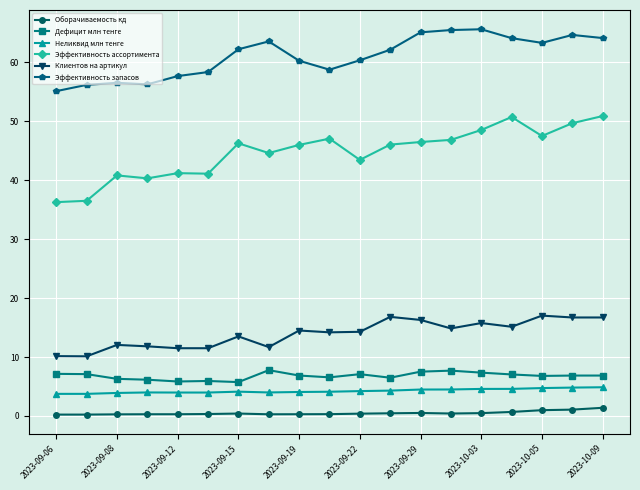

What is the value of the Эффективность запасов point at the 8th from the left?

63.6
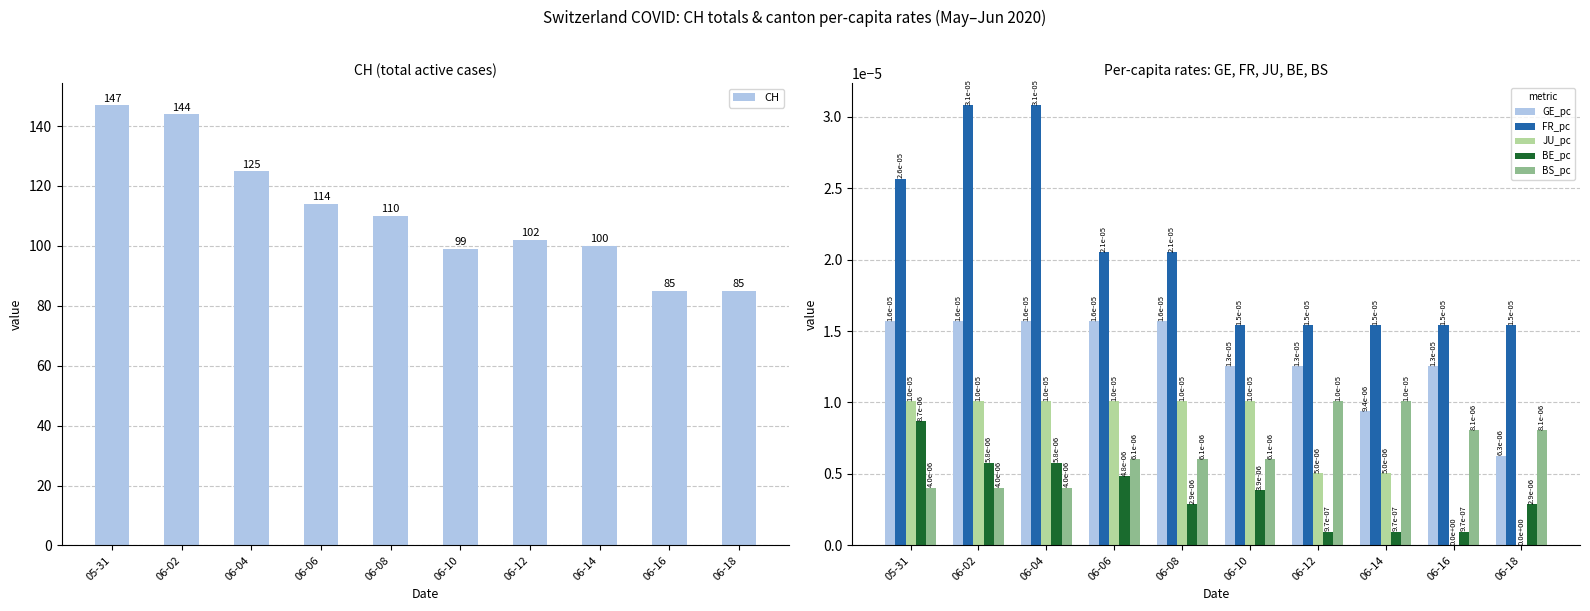

What is the difference between the highest and lowest values at 06-06?

114.0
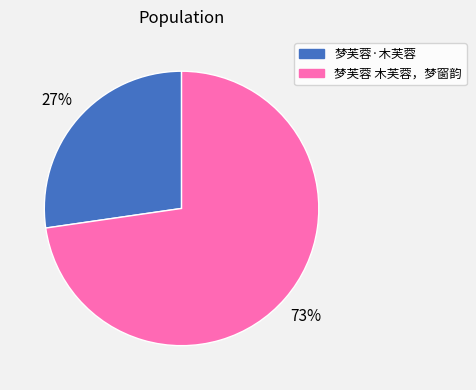

Is it true that 梦芙蓉 木芙蓉，梦窗韵 is 59% of the pie?

False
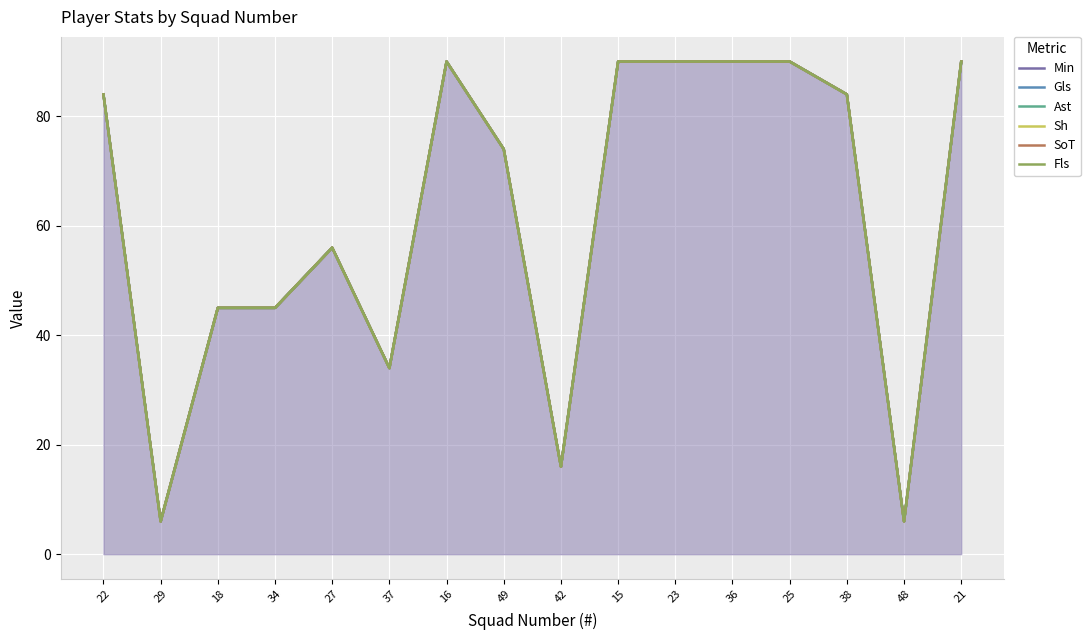

Reading left to right, extract all data points from this chart.

Min: 84	6	45	45	56	34	90	74	16	90	90	90	90	84	6	90
Gls: 84	6	45	45	56	34	90	74	16	90	90	90	90	84	6	90
Ast: 84	6	45	45	56	34	90	74	16	90	90	90	90	84	6	90
Sh: 84	6	45	45	56	34	90	74	16	90	90	90	90	84	6	90
SoT: 84	6	45	45	56	34	90	74	16	90	90	90	90	84	6	90
Fls: 84	6	45	45	56	34	90	74	16	90	90	90	90	84	6	90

* * * * * * *

Format every line of the records above as a Markdown table with the columns "No." and "Line", giving each line its own numbered row. Leave out the blank lines and the pictures.

| No. | Line |
|---|---|
| 1 | What is the value of the Эффективность запасов point at the 8th from the left? |
| 2 | 63.6 |
| 3 | What is the difference between the highest and lowest values at 06-06? |
| 4 | 114.0 |
| 5 | Is it true that 梦芙蓉 木芙蓉，梦窗韵 is 59% of the pie? |
| 6 | False |
| 7 | Reading left to right, extract all data points from this chart. |
| 8 | Min: 84	6	45	45	56	34	90	74	16	90	90	90	90	84	6	90 |
| 9 | Gls: 84	6	45	45	56	34	90	74	16	90	90	90	90	84	6	90 |
| 10 | Ast: 84	6	45	45	56	34	90	74	16	90	90	90	90	84	6	90 |
| 11 | Sh: 84	6	45	45	56	34	90	74	16	90	90	90	90	84	6	90 |
| 12 | SoT: 84	6	45	45	56	34	90	74	16	90	90	90	90	84	6	90 |
| 13 | Fls: 84	6	45	45	56	34	90	74	16	90	90	90	90	84	6	90 |